TERIACHA® (teriyaki+sriracha) Chipotle Chicken Tortilla Soup
This is a recipe for Tortilla Soup that uses TERIACHA® (teriyaki+sriracha) Chipotle, which has a hint of smoked peppers.
- 1/2 cup TERIACHA® (teriyaki + sriracha) Chipotle
- 1 Small Onion diced
- 2 Tbsp Garlic minced
- 2 Jalepeno finely diced
- 1 Anaheim Pepper Roasted, peeled, sliced into thin 1 inch strips
- 6 cups Chicken Broth low sodium
- 1 can Fire-roasted Diced Tomatoes 14.5oz can
- 1 can Black Beans 14.5oz can, rinsed, drained
- 3 Chicken Breasts boneless, skinless
- 2 Limes juiced, plus wedges for garnish
- Salt and Freshly Ground Pepper
- 1 cup Fresh Cilantro Leaves roughly chopped
- 1 Flour Tortilla 8 inch, grilled, cut into thing strips
- 1 Avacado pitted, sliced
- 1 cup Monterrey Cheese shredded
- In a large saucepan, heat vegetable oil.

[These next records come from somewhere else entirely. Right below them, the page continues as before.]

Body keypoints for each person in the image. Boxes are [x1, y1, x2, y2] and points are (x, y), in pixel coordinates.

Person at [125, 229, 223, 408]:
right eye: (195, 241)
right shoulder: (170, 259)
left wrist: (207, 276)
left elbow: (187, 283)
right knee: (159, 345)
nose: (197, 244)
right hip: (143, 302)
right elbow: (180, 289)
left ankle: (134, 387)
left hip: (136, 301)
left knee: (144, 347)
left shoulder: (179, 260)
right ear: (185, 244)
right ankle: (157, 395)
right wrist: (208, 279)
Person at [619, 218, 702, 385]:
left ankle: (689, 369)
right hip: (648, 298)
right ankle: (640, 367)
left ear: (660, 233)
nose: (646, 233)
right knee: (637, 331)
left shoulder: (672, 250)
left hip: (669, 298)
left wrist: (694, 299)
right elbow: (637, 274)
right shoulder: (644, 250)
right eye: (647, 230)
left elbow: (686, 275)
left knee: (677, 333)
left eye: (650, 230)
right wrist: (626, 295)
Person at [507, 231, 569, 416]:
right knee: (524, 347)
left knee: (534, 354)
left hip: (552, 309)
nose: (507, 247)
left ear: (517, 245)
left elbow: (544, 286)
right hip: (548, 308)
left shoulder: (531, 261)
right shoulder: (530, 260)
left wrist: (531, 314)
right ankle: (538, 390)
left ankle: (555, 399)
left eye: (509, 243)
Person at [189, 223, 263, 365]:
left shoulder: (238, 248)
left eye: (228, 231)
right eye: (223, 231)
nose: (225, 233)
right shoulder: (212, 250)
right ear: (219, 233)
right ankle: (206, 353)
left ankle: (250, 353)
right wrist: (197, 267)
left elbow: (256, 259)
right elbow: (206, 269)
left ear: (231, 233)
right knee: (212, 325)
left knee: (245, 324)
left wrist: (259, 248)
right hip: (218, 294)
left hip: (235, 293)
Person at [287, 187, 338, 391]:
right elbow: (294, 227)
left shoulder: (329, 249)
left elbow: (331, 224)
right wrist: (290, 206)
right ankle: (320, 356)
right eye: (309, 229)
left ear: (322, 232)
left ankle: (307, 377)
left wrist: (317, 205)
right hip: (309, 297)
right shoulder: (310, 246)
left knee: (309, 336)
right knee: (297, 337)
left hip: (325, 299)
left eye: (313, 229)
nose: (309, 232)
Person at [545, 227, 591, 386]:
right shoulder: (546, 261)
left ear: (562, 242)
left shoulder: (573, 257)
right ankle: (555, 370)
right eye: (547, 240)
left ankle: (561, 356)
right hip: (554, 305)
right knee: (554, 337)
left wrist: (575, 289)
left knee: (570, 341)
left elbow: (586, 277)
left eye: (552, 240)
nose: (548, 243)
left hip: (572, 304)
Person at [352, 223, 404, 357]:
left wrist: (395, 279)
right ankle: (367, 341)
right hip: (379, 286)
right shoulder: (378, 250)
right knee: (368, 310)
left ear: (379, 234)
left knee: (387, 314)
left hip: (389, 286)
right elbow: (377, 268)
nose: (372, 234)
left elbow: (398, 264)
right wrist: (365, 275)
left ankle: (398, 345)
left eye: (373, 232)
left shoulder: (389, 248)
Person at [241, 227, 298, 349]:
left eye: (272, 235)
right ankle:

- Add Onions and cook for 2 minutes.
- Once the Onions have softened, add the Garlic and Jalapenos and cook for 1 more minute.

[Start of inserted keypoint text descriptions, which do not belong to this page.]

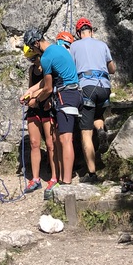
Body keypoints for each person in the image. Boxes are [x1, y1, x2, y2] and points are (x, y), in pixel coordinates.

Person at [21, 27, 81, 188]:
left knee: (65, 139)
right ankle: (63, 179)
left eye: (33, 49)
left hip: (65, 95)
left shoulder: (46, 57)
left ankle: (66, 182)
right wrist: (30, 91)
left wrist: (36, 100)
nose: (34, 53)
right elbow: (45, 82)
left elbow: (47, 88)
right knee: (62, 139)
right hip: (74, 92)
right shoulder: (57, 48)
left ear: (36, 43)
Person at [70, 17, 116, 182]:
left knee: (85, 133)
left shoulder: (74, 46)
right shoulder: (102, 45)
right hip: (104, 86)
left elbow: (70, 69)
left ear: (78, 33)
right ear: (91, 31)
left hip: (87, 87)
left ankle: (91, 174)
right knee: (98, 115)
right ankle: (101, 130)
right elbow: (112, 69)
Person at [21, 46, 56, 194]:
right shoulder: (32, 70)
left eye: (35, 58)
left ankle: (54, 177)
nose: (34, 61)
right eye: (30, 59)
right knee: (34, 143)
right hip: (34, 108)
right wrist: (27, 97)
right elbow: (31, 87)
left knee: (50, 143)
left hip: (47, 106)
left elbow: (49, 86)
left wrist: (35, 97)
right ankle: (35, 179)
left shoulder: (48, 67)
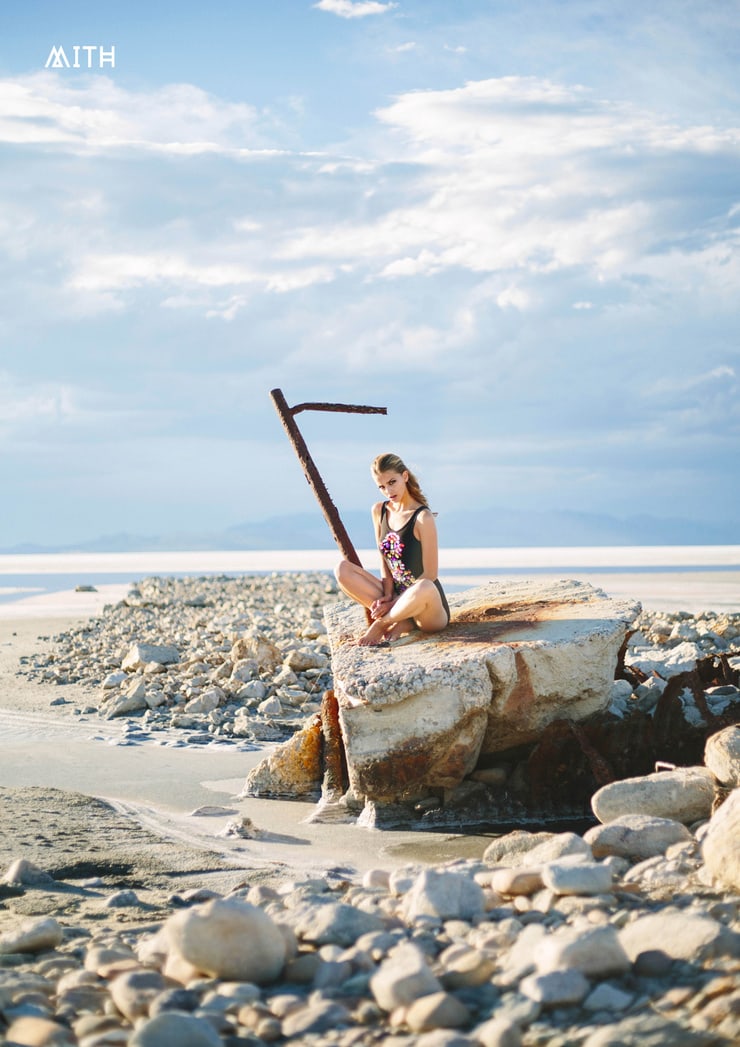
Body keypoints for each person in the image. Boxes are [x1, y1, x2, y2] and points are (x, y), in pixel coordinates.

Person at [335, 452, 451, 646]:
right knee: (342, 570)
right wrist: (388, 595)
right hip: (395, 596)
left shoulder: (423, 518)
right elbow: (384, 559)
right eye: (381, 486)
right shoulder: (379, 511)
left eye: (392, 482)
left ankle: (384, 622)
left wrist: (393, 603)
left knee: (425, 586)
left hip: (425, 606)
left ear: (404, 476)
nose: (388, 491)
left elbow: (430, 575)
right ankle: (403, 620)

- Pour the Chicken Broth, TERIACHA® (teriyaki + sriracha) Chipotle, Tomatoes, Black Beans into the pot and bring to a boil.

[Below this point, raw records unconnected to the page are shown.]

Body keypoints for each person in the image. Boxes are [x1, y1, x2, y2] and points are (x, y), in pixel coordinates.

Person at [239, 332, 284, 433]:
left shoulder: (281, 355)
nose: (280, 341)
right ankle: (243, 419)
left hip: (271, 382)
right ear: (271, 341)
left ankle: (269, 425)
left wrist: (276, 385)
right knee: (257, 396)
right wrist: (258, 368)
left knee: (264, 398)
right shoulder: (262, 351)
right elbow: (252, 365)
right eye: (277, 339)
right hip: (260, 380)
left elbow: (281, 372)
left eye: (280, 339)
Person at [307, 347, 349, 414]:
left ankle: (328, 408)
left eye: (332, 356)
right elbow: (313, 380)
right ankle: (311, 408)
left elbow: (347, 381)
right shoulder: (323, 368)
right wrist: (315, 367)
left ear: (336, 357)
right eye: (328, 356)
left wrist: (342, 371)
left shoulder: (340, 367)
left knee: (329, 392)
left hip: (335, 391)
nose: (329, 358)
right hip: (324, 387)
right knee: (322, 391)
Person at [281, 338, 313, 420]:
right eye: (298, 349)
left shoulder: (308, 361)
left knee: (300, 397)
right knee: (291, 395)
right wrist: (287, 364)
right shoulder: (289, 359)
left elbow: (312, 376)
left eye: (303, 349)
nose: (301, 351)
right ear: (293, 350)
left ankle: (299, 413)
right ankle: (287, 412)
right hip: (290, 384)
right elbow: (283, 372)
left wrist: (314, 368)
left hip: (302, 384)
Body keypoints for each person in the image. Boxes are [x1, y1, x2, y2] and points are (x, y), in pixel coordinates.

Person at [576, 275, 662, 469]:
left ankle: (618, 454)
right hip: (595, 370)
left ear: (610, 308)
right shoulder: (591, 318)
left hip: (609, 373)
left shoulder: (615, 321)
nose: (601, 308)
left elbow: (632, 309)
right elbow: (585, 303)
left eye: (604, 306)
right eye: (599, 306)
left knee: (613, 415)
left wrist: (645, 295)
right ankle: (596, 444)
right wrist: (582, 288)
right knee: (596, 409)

- Once at a boil, lower heat to simmer and add Chicken Breasts.
- Cook the Chicken for 20-25 minutes.
- Once the Chicken is cooked, remove from pot.
- When cool enough to handle, shred it and set it aside.
- Add Lime Juice and Fresh Cilatro to the pot.
- In a serving bowl, add a mound of shredded Chicken.
- Ladle soup over Chicken and top with a Lime Wedge, Grilled Tortilla Strips, Anaheim Pepper, Avacado Slices, and Cheese.